- **WORK REQUEST**
Continue the description of the seven-organism proteome dataset from the point where it stops.

- **SELECTED EXTRACT**
——

2.
Details
Complete proteome on seven real-world organisms covering the biological three-domain system[1] are considered including two bacteria genomes (Geobacter sulfurreducens, Azotobacter vinelandii), two archaea genomes(Haloarcula marismortui, Pyrococcus furiosus) and three eukaryote genomes(Saccharomyces cerevisiae, Caenorhabditis elegans, Drosophila melanogaster). For each organism, complete proteome with manually annotated function has been downloaded from the Universal Protein Resource (UniProt) databank[2] (released by April, 2013) by querying the terms of {"organism name" AND "reviewed: yes" AND "keyword: Complete proteome"}.

——

- **DATA SECTION**
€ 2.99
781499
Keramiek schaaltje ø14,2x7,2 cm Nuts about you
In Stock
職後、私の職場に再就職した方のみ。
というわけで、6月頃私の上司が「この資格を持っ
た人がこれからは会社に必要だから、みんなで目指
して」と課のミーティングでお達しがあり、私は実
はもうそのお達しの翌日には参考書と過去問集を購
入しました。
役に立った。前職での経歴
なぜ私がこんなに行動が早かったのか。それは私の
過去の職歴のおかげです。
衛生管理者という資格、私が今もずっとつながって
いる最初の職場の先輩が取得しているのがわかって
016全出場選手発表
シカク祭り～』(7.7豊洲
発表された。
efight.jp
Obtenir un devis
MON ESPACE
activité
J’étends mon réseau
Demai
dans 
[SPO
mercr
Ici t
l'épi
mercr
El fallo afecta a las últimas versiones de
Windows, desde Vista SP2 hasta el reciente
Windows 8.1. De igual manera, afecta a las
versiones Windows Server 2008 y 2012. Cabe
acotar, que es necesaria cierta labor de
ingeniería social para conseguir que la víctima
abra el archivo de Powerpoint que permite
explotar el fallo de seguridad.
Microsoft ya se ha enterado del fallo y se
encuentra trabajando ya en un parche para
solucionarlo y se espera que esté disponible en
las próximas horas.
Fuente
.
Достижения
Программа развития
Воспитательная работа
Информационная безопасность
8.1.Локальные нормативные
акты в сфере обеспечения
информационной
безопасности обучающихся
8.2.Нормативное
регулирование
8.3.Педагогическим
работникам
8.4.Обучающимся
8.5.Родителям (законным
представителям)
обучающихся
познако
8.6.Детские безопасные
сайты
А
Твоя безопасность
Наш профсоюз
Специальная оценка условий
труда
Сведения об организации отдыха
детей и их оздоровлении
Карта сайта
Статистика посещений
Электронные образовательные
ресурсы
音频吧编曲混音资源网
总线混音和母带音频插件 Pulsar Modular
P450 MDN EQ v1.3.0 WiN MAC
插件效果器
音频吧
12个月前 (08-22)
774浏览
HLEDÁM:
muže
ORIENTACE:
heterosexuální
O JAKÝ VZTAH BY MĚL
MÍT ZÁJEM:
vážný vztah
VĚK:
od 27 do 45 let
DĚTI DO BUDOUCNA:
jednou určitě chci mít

——

- **OUTPUT OF THE TASK**
Redundancy among the protein sequences of each organism is removed by clustering analysis using the blastclust executable program in the BLAST package[3] from NCBI with a threshold of 90% for sequence identity, and a non-redundant dataset is created by retaining only the longest sequence in each cluster for each organism[4]. Then, each non-redundant dataset is uploaded as a txt file into the Batch CD-Search servers[5] of NCBI for achieving conserved domains. For each domain, a frequency vector with 216-dimensions is used for its representation where each element denotes the frequency of a triad type[6]. Protein function can be described in multiple ways, and the most well-known and widely used one is Gene Ontology Consortium[7] which provides ontology in three aspects: molecular function, biological process and cellular location. We focus on the molecular function aspect. We obtain the GO molecular function terms with manual annotation for a protein from the downloaded UniProt format text file. Then, the same strategy as [8] is adopted for prepare label vectors for a protein based on a hierarchal directed acyclic graph (DAG) of GO molecular function, and the latest version (December 2006) of GO function ontology is used as the bases of the functional terms and their relations.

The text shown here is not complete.